> **Exercise instructions**: Your answer should be every line below that includes the word "boxes".

(Saved entries)
▽
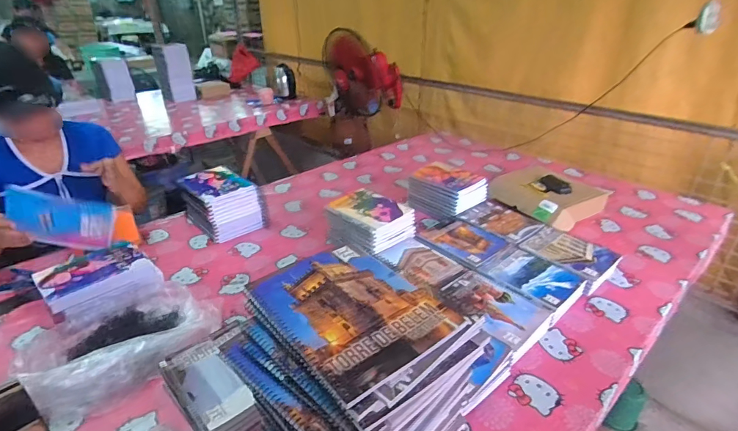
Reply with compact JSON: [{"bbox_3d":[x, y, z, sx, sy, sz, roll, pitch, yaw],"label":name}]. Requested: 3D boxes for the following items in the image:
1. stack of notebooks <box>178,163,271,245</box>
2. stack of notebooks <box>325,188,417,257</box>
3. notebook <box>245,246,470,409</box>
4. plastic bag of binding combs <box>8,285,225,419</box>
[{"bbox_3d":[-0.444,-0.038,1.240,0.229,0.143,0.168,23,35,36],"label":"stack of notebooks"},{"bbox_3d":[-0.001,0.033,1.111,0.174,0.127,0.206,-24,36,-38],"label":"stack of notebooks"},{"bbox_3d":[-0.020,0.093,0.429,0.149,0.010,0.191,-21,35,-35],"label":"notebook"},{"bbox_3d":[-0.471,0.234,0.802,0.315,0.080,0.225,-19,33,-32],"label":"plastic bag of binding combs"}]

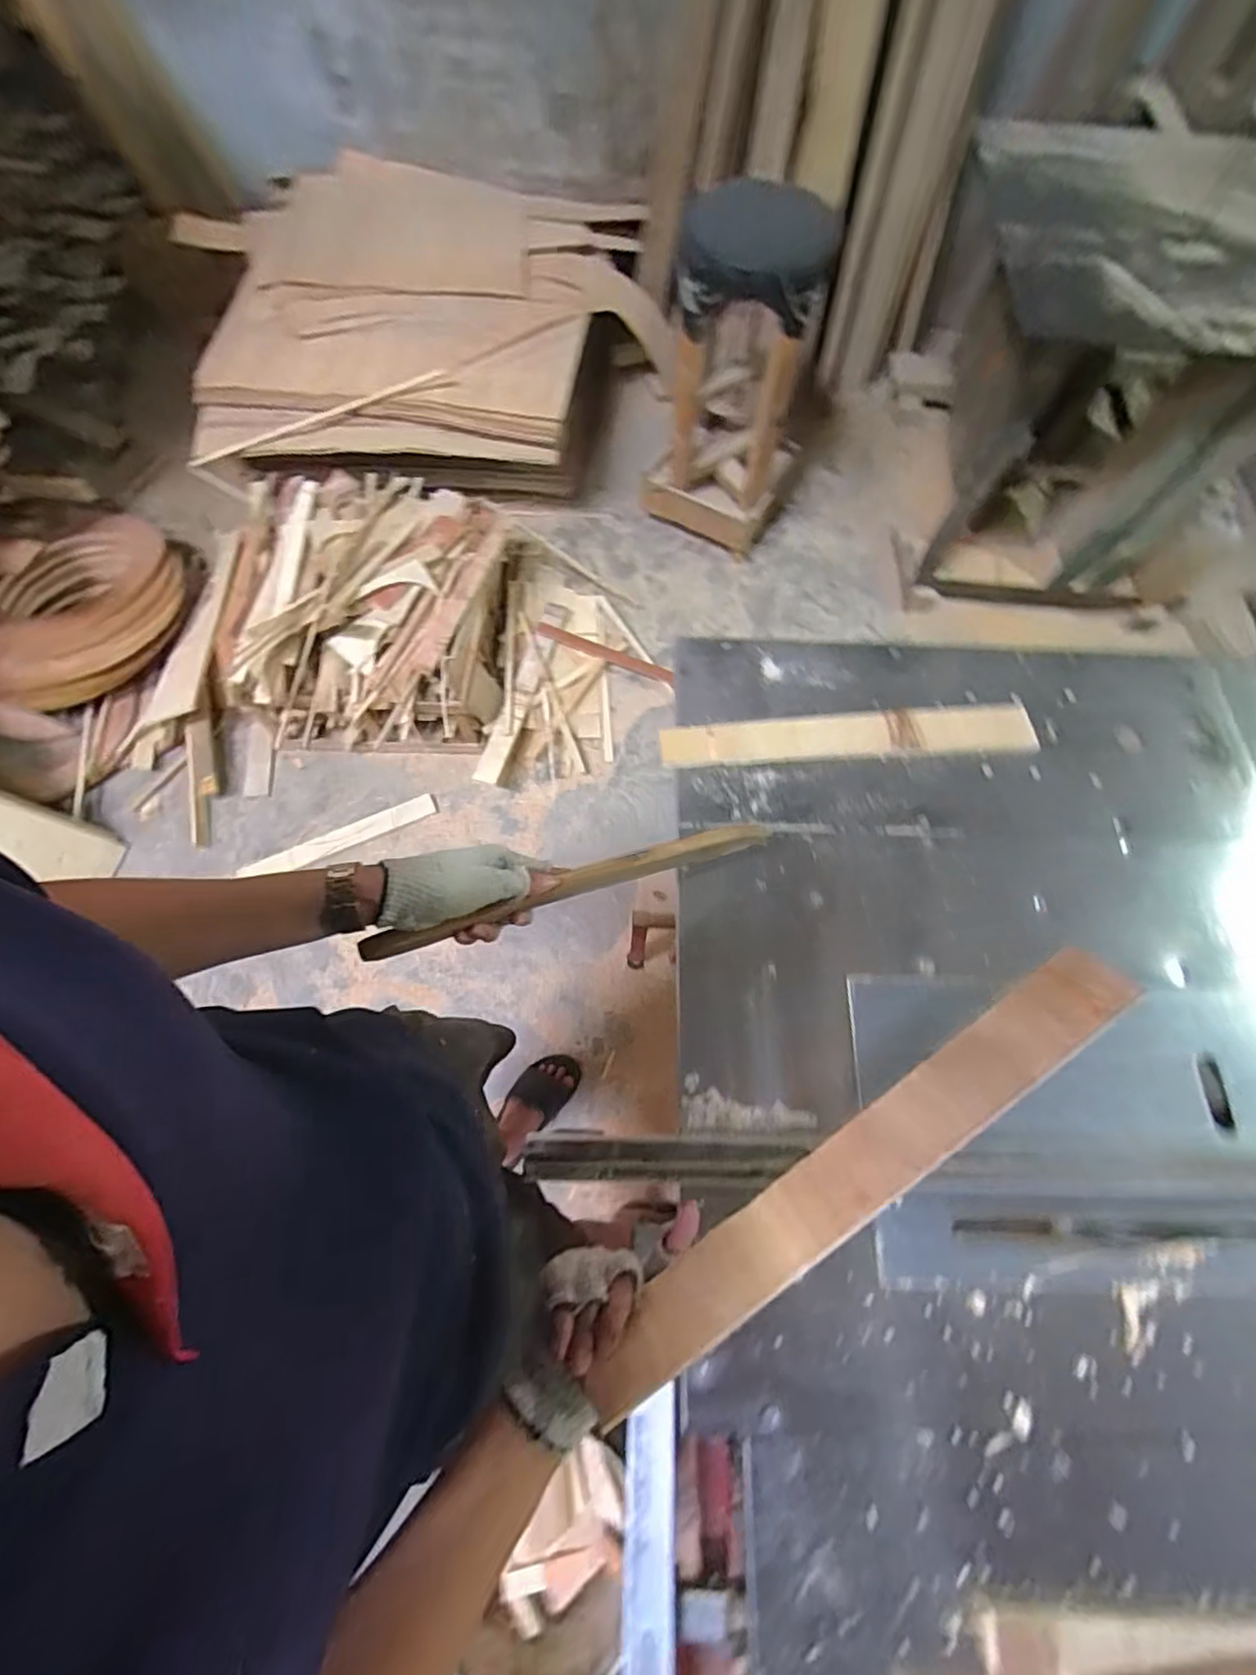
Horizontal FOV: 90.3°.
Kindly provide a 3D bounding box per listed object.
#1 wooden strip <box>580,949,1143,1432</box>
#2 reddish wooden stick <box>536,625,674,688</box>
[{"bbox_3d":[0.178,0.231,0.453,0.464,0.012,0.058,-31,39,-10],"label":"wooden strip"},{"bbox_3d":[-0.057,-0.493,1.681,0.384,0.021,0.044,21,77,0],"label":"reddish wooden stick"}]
△
▽
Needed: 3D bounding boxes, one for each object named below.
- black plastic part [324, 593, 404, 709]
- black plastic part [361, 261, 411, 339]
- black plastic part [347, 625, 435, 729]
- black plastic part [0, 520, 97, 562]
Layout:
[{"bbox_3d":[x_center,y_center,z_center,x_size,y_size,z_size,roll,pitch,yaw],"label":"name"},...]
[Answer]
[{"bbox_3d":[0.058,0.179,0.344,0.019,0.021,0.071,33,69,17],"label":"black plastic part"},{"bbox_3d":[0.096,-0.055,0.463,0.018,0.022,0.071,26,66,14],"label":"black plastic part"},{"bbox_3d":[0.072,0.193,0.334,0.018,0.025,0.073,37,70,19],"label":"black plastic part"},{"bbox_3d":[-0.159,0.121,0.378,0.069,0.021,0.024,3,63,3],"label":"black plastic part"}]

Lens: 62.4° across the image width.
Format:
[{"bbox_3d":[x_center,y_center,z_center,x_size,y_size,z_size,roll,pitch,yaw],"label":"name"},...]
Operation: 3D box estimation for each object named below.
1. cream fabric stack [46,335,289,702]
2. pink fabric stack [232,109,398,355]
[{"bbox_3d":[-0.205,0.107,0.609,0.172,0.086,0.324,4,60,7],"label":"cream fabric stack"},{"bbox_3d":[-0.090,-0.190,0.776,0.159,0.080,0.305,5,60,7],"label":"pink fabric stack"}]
△
> **Task response**:
Reply with compact JSON: [{"bbox_3d":[x, y, z, sx, sy, sz, roll, pitch, yaw],"label":name}]. Requested: 3D boxes for the following items in the image:
Needed: 3D bounding boxes, one for each object named below.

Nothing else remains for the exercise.